(Collected data)

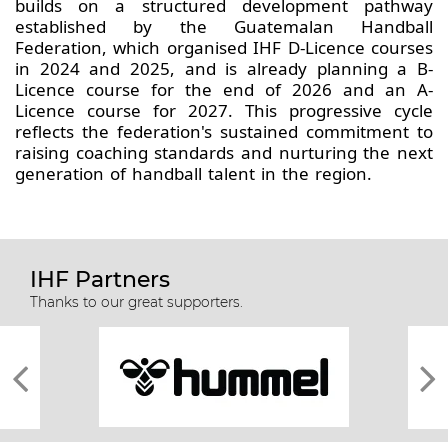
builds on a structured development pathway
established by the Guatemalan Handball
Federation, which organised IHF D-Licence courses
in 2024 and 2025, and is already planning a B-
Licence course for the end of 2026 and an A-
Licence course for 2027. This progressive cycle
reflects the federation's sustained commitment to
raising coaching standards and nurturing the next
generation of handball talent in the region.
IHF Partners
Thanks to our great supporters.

EXERCISE DESCRIPTION: From the entries, copy every line in which the string "Licence" can be found.

ANSWER:
Federation, which organised IHF D-Licence courses
Licence course for the end of 2026 and an A-
Licence course for 2027. This progressive cycle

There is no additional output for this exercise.